It takes some gumption to build a three-story addition onto one’s home as an homage to the painter Piet Mondrian. What if the primary-color blocks end up looking more Legoland than Louvre? Luckily for owners John Marx, a principal at Form4 Architecture, and Nikki Beach, who creates miniature trees for architectural models, an eye for color comes naturally. “Our whole family is made up of painters,” says Marx.
When the pair moved into their 1907 Russian Hill house a decade ago, Beach adopted the tiny living room as a studio for her tiny topiaries. After jointly amassing a sizable collection of art and ephemera over the years—taxidermy, vintage signs, toys, classical-sculpture reproductions, and many, many paintings—the couple found themselves rich in stuff and poor in wall space.
Marx built a 1,400-square-foot addition onto the back end of the house, doubling its original size.
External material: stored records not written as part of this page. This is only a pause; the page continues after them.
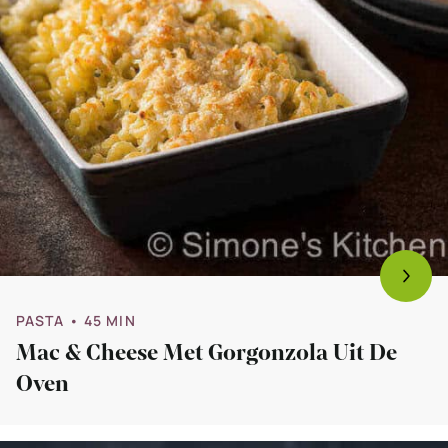
PASTA
• 45 MIN
Mac & Cheese Met Gorgonzola Uit De
Oven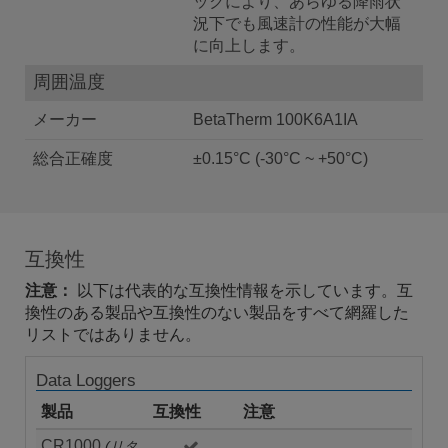
ックにより、あらゆる降雨状
況下でも風速計の性能が大幅
に向上します。
周囲温度
メーカー
BetaTherm 100K6A1IA
総合正確度
±0.15°C (-30°C ~ +50°C)
互換性
注意：
以下は代表的な互換性情報を示しています。互
換性のある製品や互換性のない製品をすべて網羅した
リストではありません。
Data Loggers
製品
互換性
注意
CR1000
(リタ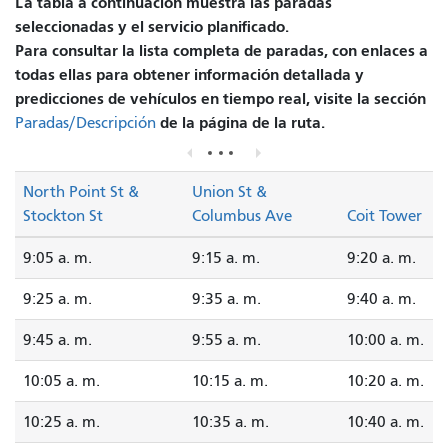
La tabla a continuación muestra las paradas
seleccionadas y el servicio planificado.
Para consultar la lista completa de paradas, con enlaces a
todas ellas para obtener información detallada y
predicciones de vehículos en tiempo real, visite la sección
de la página de la ruta.
Paradas/Descripción
North Point St &
Union St &
Stockton St
Columbus Ave
Coit Tower
9:05 a. m.
9:15 a. m.
9:20 a. m.
9:25 a. m.
9:35 a. m.
9:40 a. m.
9:45 a. m.
9:55 a. m.
10:00 a. m.
10:05 a. m.
10:15 a. m.
10:20 a. m.
10:25 a. m.
10:35 a. m.
10:40 a. m.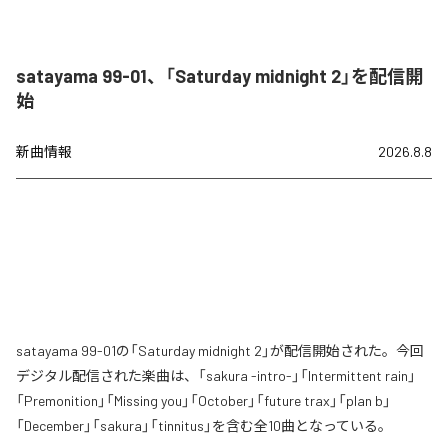
satayama 99-01、「Saturday midnight 2」を配信開
始
新曲情報
2026.8.8
satayama 99-01の「Saturday midnight 2」が配信開始された。今回
デジタル配信された楽曲は、「sakura -intro-」「Intermittent rain」
「Premonition」「Missing you」「October」「future trax」「plan b」
「December」「sakura」「tinnitus」を含む全10曲となっている。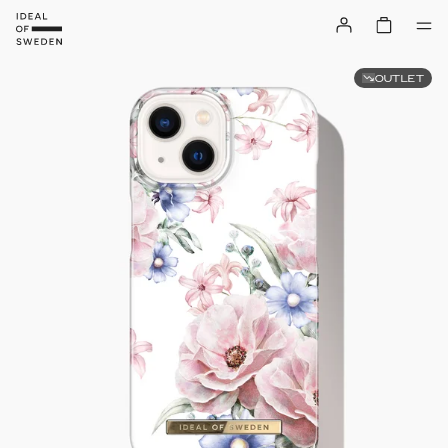
OUTLET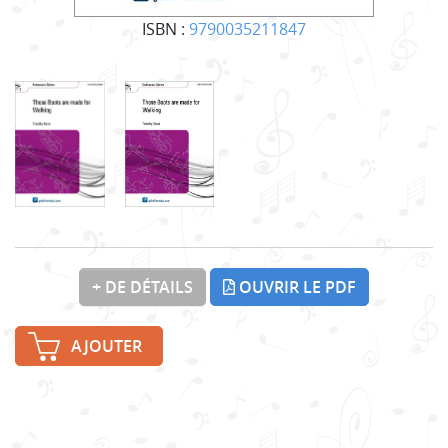
ISBN :
9790035211847
+ DE DÉTAILS
OUVRIR LE PDF
AJOUTER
He calls the end result “Mondrian’s Window,” christened after the famed Dutch artist. (“I tend to give everything a romantic name,” he explains.)
Needless to say, blocks of color are the central theme. Rectangular swaths of Kool-Aid red, Yves Klein blue, and canary yellow appear in overlays on the windows, in glass insets in the flooring, and on the wood-paneled walls. Beyond the Mondrian motif, the couple’s eclectic taste is evident throughout, from a gallery’s worth of paintings by their parents, grandparents, children, and friends to a collection of 1930s vacuum cleaners and a stuffed macaw from the Philippines. A particular conversation piece: the faux foliage–covered wall of Beach’s tree-modeling studio, which doubles as an aviary-themed display for her collection of birdhouses and feathered objets d’art.